■ **Problem description**: Check every line of the entries that follow, and copy the ones containing "Mitsubishi".

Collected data
--------
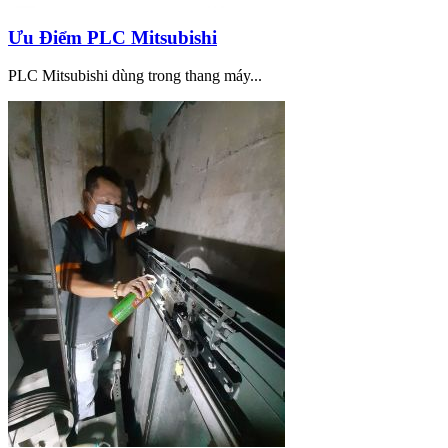
Ưu Điểm PLC Mitsubishi
PLC Mitsubishi dùng trong thang máy...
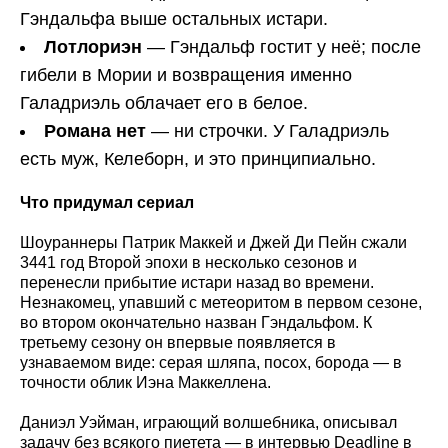
Гэндальфа выше остальных истари.
Лотлориэн
— Гэндальф гостит у неё; после
гибели в Мории и возвращения именно
Галадриэль облачает его в белое.
Романа нет
— ни строчки. У Галадриэль
есть муж, Келеборн, и это принципиально.
Что придумал сериал
Шоураннеры Патрик Маккей и Джей Ди Пейн сжали
3441 год Второй эпохи в несколько сезонов и
перенесли прибытие истари назад во времени.
Незнакомец, упавший с метеоритом в первом сезоне,
во втором окончательно назван Гэндальфом. К
третьему сезону он впервые появляется в
узнаваемом виде: серая шляпа, посох, борода — в
точности облик Иэна Маккеллена.
Даниэл Уэйман, играющий волшебника, описывал
задачу без всякого пиетета — в интервью Deadline в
--------
■ **Answer to this problem**:
Ưu Điểm PLC Mitsubishi
PLC Mitsubishi dùng trong thang máy...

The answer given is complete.